Segment Start: Materials provided

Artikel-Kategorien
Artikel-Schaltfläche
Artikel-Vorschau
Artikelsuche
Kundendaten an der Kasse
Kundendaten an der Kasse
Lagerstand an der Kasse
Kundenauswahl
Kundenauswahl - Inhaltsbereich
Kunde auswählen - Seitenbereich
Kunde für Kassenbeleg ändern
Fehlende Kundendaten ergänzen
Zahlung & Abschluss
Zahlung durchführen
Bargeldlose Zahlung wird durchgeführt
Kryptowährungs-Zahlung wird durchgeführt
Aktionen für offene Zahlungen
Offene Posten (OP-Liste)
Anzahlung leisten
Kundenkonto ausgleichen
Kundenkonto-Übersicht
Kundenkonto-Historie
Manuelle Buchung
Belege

Segment End: Materials provided

Task details: Copy all of the entries above word for word, keeping their order.

Answer space:
Artikel-Kategorien
Artikel-Schaltfläche
Artikel-Vorschau
Artikelsuche
Kundendaten an der Kasse
Kundendaten an der Kasse
Lagerstand an der Kasse
Kundenauswahl
Kundenauswahl - Inhaltsbereich
Kunde auswählen - Seitenbereich
Kunde für Kassenbeleg ändern
Fehlende Kundendaten ergänzen
Zahlung & Abschluss
Zahlung durchführen
Bargeldlose Zahlung wird durchgeführt
Kryptowährungs-Zahlung wird durchgeführt
Aktionen für offene Zahlungen
Offene Posten (OP-Liste)
Anzahlung leisten
Kundenkonto ausgleichen
Kundenkonto-Übersicht
Kundenkonto-Historie
Manuelle Buchung
Belege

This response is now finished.